*** Opening of Material shown ***

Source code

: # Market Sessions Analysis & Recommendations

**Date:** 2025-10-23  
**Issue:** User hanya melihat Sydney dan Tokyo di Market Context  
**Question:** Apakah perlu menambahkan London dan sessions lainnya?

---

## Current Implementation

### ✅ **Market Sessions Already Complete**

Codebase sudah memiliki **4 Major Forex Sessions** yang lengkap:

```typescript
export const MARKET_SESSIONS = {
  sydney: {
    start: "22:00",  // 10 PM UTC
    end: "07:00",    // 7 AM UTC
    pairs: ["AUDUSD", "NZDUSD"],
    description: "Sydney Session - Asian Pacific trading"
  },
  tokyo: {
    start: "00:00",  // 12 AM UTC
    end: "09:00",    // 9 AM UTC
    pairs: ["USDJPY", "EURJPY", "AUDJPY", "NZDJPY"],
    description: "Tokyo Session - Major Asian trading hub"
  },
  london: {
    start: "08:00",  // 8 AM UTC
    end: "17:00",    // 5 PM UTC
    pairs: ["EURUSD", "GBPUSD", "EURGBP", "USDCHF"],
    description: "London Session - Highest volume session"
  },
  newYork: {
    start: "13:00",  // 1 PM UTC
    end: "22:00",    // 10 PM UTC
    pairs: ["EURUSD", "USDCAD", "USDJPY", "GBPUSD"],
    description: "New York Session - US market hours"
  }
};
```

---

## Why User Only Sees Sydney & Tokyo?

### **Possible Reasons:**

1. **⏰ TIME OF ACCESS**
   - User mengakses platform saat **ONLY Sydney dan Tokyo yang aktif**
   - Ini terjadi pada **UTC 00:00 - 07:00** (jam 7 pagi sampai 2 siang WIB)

*** Close of Material shown ***

◆ **To do**
Collect the lines of the records that include the string "Asian".

◆ **Solution for this problem**
    description: "Sydney Session - Asian Pacific trading"
    description: "Tokyo Session - Major Asian trading hub"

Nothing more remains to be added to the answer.